Giving a speech can be scary to people of all ages, but giving a persuasive speech is not much different from participating in an argument. The goal of a persuasive speech is to sway the audience toward your viewpoint by giving reasons and details for your opinion. With organization and practice, anyone can write a strong persuasive speech.
Pick a topic that fits the guidelines of what your teacher has assigned. Sixth grade persuasive topics might include issues such as curfews, year-round schooling, littering, bullying, school uniforms, gangs, sex education, arts in schools, animal rights and violent video games. The topic should be an issue that affects people and about which people can have different opinions. You should pick a topic that you find interesting and about which you have something to say.
Once you've picked a topic, you need to decide where you stand on the issue. You can argue for it or against it, or you can propose a solution. Clearly state your main point at the start of your speech. It should also be debatable and not a fact; this means others should be able to disagree with your statement. For example, if the topic is violent video games, you can argue that violent video games should be banned because they lead to real violence in society; an opposing position to this claim could be that video games, no matter how violent, should not be censored because this would limit people's freedoms. It helps if the main point is something you really believe, because that makes it easier to come up with reasons to support it.
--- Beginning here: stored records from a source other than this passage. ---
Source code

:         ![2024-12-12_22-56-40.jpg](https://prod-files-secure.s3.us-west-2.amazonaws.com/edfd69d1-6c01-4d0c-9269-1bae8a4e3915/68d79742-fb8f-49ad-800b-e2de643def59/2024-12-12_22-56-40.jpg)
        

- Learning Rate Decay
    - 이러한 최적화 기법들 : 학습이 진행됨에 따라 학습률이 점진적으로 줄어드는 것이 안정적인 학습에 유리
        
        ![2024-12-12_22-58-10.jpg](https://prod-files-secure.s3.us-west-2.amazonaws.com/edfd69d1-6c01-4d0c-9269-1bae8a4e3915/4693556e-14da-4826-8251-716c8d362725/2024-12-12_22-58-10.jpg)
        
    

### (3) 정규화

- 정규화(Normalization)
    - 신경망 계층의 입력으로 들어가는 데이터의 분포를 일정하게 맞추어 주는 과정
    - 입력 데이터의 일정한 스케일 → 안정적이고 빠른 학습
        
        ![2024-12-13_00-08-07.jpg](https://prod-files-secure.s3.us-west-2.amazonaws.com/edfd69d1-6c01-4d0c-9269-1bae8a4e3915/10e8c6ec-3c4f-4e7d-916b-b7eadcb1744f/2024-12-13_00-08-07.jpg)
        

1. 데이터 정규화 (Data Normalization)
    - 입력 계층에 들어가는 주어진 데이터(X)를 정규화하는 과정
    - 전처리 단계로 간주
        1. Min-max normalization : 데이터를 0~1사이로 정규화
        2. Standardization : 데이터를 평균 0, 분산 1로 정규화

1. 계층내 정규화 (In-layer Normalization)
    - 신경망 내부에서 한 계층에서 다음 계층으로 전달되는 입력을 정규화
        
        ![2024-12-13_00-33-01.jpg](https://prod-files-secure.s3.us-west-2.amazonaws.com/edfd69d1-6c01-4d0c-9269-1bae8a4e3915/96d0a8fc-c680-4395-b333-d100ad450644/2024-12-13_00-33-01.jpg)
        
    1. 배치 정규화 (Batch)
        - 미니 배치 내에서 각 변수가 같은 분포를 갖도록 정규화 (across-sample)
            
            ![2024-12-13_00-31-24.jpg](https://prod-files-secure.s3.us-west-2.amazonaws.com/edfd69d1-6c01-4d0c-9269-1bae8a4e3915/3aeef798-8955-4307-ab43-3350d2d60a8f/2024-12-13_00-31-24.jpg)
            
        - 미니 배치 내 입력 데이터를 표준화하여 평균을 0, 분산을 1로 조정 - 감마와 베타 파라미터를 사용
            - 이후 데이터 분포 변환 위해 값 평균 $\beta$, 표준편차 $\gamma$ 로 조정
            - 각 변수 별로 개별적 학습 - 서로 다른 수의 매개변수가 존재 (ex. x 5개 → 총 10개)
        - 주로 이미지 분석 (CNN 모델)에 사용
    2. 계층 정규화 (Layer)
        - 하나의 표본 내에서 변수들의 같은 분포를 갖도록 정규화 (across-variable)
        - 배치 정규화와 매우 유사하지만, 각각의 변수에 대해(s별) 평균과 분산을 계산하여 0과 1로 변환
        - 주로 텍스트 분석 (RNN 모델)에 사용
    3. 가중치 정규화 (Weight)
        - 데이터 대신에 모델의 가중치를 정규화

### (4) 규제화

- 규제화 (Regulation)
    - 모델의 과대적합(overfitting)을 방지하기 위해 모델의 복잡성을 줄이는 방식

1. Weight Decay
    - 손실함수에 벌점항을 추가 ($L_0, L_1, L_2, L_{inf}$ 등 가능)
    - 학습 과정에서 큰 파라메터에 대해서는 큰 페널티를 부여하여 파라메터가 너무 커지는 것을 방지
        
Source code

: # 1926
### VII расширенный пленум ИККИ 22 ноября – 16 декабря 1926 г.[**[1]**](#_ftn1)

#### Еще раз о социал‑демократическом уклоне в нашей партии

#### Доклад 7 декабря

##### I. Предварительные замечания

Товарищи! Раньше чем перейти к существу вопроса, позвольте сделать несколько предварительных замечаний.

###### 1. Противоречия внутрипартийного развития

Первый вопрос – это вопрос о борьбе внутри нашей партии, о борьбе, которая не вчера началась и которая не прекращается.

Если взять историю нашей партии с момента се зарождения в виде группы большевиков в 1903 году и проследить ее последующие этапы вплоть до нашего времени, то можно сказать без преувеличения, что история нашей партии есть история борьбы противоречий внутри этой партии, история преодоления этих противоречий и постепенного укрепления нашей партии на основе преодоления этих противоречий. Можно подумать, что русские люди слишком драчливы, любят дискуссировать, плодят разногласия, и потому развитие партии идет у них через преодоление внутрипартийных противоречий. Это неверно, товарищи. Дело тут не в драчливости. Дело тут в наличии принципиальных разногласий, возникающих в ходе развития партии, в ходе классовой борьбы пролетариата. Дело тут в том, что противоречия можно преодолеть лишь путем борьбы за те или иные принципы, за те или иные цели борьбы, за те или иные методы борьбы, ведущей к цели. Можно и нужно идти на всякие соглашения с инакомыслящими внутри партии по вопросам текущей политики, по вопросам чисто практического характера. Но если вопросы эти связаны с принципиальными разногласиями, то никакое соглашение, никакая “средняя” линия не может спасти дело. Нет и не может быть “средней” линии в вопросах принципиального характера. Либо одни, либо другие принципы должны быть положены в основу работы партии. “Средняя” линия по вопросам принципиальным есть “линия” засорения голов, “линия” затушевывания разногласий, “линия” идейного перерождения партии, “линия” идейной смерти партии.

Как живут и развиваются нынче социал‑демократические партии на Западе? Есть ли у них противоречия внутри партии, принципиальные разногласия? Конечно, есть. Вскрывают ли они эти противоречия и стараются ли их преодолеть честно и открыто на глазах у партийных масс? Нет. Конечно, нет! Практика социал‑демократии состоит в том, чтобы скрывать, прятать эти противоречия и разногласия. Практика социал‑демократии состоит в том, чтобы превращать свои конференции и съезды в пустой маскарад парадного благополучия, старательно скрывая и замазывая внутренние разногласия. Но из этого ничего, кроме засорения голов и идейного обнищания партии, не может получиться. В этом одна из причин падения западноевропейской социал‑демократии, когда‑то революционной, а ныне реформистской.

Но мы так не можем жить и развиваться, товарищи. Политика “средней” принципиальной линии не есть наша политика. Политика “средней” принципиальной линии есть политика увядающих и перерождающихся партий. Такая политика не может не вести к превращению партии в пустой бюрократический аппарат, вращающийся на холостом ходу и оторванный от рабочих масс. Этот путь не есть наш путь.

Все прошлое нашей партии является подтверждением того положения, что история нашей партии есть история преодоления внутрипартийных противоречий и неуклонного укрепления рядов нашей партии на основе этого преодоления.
The speech should have an introduction, a body and a conclusion. The introduction should provide background and state what you are trying to persuade the audience about. The body should give reasons, details and examples that support your point. For example, if your main point is that school uniforms are a bad idea for students, you can explain that uniforms restrict the students' right to self-expression and that making girls wear skirts while boys can wear pants is not fair to girls. Finally, the conclusion of your speech should restate your major points.
Don't wait until the last minute to write your speech. Write it early enough that you will have sufficient time to rehearse and revise it. Practicing the speech can give you a sense of time so you know how to pace yourself in your delivery. Also, practicing the speech by reading it aloud several times increases your familiarity with it, which can reduce stress about forgetting or stumbling. Practice in front of people to get comfortable with speaking in front of an audience and to get helpful feedback to make the speech more clear and interesting.